Mention in your comment which option(s) you'll be committing to. Sign ups begin December 1, 2008. (The challenge does NOT start until January 1, 2009, but early sign ups are definitely encouraged!) The challenge closes to new participants on June 30, 2009.

2009 Read and Review Challenge

* review each book you read between January 1st and December 31st, 2009
* PLEASE keep your reviews clean & respectful ~ these books we read are the hard work of an author, and we don’t need to be mean. Even if you didn’t like the book, please try to find something you can say that would be encouraging to the author.
* reviews can be as short, or long, as you wish
* you MAY overlap with other challenges
* eBooks and Audiobooks ARE allowed
* if there will be spoilers in your review, please note this in the subject line of your post so that those who don’t want to read them can skip that review.

I must confess this will be a tough one for me. I've been bad about reviewing for a few years now. It will take a lot of discipline, and also a lowering of expectations (quality-wise) for myself.

Really Old Classics Challenge

The Rules:

1. Choose how many Really Old Classics you’d like to read by the end of July 2009, from 1 to 100.
2. Read that number of Really Old Classics by the end of July 2009. If you finish, pat yourself on the back.

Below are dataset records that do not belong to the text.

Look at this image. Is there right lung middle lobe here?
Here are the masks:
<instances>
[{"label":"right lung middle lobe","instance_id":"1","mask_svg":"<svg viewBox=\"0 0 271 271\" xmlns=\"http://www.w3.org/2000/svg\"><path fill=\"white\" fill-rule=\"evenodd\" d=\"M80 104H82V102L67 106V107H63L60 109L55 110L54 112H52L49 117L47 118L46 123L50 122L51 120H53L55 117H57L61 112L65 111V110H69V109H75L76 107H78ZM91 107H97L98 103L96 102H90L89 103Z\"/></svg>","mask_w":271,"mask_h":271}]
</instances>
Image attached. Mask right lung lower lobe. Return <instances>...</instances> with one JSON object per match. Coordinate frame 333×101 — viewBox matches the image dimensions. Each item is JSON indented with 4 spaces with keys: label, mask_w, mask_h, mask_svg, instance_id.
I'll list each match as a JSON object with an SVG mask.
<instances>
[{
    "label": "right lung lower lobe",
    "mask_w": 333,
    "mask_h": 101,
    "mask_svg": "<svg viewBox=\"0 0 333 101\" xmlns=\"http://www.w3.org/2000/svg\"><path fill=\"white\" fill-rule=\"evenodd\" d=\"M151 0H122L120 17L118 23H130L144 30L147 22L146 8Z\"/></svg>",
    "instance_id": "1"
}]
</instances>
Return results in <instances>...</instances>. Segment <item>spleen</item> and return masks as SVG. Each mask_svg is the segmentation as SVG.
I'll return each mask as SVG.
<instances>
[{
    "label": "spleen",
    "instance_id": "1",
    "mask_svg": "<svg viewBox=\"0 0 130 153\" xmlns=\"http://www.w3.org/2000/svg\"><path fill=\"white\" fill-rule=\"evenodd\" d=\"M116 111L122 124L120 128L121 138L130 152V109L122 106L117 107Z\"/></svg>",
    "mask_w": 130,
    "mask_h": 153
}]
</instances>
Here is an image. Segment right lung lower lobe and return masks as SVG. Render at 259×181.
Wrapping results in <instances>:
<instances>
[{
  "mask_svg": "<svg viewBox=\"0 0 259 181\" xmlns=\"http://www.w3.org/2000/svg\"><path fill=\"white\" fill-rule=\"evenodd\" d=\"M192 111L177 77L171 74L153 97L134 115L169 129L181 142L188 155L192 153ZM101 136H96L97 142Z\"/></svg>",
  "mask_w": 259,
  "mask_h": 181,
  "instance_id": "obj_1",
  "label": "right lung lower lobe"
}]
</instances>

I've settled on these 4 (TBR in no particular order):

Tale of Genji here
Aenid, by Virgil (on
Song of Roland (on
Faerie Queene, by Spenser (Book 1 on Daily Lit, in 77 installments)

Tuesday, October 21, 2008

Casual Classics Challenge (1/1-12/31/09)

This challenge is simple…

* Read 4 “Classics” between January 1st and December 31st, 2009
* Overlaps with other challenges ARE allowed
* eBooks and Audiobooks ARE allowed

1. The Yellow Wallpaper, by Charlotte Perkins Gilman
2. The Good Earth, by Pearl S. Buck

100 Shots of Short Reading Challenge.

The challenge is a simple one - no time limit, no specific titles, just the goal of reading 100 self-picked short stories as and when possible.

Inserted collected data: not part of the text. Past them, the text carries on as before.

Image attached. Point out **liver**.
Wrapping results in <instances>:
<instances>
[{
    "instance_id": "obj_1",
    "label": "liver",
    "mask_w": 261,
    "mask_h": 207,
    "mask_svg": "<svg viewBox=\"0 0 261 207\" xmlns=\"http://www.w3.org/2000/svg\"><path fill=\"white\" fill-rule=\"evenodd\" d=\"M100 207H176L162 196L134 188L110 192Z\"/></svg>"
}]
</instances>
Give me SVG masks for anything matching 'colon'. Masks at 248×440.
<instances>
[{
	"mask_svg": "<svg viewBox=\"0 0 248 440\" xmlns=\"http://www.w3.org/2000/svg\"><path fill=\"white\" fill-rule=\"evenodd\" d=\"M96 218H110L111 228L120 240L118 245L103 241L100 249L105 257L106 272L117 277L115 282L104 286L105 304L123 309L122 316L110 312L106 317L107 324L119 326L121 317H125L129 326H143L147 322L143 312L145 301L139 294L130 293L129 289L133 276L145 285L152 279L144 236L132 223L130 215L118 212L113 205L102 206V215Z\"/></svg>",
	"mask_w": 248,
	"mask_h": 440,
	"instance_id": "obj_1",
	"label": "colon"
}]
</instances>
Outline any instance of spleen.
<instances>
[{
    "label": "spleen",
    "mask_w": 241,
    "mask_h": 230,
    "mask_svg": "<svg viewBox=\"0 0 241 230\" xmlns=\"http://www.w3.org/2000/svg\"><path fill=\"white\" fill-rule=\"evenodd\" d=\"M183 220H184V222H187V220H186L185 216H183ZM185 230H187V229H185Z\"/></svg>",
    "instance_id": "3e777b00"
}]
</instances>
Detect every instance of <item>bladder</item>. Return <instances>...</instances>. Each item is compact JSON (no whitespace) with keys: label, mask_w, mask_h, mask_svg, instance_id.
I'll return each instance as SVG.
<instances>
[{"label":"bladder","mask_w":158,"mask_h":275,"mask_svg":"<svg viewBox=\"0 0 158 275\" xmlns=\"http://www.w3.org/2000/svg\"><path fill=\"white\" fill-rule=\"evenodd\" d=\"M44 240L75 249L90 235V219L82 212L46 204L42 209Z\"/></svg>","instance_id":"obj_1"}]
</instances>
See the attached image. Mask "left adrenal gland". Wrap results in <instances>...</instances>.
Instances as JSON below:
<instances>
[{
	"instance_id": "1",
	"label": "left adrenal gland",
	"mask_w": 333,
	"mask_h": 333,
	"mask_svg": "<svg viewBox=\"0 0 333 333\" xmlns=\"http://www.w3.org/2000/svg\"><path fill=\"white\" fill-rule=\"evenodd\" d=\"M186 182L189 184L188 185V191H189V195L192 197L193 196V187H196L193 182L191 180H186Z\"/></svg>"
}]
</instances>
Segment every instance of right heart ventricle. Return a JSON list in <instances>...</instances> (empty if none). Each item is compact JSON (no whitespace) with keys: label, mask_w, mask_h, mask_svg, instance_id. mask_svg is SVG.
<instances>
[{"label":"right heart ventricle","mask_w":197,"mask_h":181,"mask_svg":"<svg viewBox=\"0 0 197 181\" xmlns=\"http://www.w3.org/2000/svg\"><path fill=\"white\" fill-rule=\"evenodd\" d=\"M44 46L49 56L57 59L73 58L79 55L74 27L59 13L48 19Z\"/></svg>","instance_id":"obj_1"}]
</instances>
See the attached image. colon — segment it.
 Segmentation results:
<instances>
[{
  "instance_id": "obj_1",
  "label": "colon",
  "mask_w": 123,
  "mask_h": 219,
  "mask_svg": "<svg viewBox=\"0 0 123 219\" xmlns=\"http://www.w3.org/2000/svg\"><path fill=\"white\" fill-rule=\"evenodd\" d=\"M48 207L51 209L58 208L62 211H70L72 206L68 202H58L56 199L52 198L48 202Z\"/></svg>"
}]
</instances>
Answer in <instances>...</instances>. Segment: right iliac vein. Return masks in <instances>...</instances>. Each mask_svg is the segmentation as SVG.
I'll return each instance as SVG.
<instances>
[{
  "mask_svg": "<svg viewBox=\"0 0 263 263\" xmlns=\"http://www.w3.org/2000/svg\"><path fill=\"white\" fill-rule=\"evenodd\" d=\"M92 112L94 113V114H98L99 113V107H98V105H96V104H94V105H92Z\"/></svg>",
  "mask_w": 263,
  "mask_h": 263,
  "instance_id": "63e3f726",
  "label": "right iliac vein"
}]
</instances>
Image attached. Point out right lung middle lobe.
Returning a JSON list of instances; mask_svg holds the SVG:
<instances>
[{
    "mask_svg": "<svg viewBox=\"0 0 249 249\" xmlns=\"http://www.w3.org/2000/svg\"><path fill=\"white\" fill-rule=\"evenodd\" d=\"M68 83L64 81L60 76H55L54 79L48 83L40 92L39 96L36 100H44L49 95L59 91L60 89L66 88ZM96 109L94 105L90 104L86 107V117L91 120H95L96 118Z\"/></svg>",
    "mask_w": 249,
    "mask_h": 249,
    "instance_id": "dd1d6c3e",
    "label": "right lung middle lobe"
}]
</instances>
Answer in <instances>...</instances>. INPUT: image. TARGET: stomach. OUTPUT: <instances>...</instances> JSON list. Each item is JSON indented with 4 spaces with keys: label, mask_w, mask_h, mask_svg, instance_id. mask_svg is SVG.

I'll keep a master list in this post (with links to individual reviews).

Here's a list of my preliminary source books:
Black Heart, Ivory Bones (fantasy)
I Shudder at Your Touch (horror)
Sisters in Crime 3 (mystery)
1. Arts and Crafts, Mary Jo Adamson
2. Listen and Listen Good, Marcia Biederman
3. SuSu and the 8:30 Ghost, Lilian Jackson Braun
Jeeves and the Song of Songs (humor)
4-9, descriptions here.
What Are You Looking At? (fat fiction)
Redshift (speculative fiction)

There's well over 100 stories in these six titles, but I'm allowing for not being able to finish some particularly uninteresting shorts.

Sunday, October 19, 2008

Watch this space

I'm hoping to blog regularly again soon(ish).

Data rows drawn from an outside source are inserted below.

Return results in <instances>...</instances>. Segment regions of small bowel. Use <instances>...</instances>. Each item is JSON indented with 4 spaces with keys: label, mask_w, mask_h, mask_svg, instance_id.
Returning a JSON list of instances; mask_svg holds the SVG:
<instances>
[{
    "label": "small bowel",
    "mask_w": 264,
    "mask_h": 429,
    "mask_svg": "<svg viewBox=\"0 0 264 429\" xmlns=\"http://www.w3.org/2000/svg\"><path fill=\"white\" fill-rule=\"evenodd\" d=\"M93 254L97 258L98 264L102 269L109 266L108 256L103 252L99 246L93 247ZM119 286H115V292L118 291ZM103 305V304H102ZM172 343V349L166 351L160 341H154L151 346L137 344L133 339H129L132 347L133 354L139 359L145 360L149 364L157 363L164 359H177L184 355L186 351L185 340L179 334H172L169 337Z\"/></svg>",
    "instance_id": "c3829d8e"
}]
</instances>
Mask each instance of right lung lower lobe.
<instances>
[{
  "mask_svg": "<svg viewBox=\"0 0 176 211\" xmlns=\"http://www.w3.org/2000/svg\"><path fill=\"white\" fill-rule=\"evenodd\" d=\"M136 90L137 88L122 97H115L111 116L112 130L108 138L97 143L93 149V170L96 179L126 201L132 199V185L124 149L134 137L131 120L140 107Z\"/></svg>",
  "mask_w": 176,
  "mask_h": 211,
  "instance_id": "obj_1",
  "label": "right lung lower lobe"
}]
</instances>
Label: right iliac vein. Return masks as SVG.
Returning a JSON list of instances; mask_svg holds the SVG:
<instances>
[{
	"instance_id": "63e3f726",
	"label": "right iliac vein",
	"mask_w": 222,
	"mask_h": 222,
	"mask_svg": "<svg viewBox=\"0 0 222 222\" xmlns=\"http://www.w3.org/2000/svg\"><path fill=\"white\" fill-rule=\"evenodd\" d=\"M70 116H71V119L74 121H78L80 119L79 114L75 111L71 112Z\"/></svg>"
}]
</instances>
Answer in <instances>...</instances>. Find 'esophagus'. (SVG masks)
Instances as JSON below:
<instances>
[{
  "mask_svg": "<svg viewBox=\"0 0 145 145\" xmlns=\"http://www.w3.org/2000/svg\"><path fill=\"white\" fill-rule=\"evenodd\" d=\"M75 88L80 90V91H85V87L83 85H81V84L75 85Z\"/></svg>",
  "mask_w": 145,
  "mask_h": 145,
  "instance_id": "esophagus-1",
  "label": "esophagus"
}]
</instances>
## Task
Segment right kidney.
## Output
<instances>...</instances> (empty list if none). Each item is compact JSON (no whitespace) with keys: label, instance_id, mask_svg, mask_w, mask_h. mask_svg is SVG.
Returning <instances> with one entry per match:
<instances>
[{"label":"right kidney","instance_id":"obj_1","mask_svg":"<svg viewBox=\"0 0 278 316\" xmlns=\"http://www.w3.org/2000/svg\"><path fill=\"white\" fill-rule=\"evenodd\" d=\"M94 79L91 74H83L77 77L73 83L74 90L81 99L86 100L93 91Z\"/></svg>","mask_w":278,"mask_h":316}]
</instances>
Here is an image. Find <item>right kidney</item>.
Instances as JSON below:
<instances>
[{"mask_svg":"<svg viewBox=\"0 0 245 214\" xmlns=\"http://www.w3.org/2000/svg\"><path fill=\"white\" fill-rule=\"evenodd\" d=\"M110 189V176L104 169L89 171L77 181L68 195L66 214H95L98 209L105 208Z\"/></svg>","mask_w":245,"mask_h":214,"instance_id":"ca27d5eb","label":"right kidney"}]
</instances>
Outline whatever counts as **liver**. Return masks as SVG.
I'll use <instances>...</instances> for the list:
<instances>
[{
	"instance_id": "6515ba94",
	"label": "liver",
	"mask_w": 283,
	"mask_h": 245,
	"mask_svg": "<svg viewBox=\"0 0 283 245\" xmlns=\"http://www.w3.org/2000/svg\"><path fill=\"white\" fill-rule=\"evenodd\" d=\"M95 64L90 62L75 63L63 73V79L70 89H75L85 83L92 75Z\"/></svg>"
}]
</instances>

Morgann is 2 months old (that's what I've been occupied with since I last wrote) and I'm finally trying to take back small bits of my life. I'll be participating in NaBloPoMo next month (because no, I'm still not ready to tackle a novel), so I hope to have something for y'all to read daily, be it a meme, a review, a blogroll, or an excuse for not having book-related content in the post.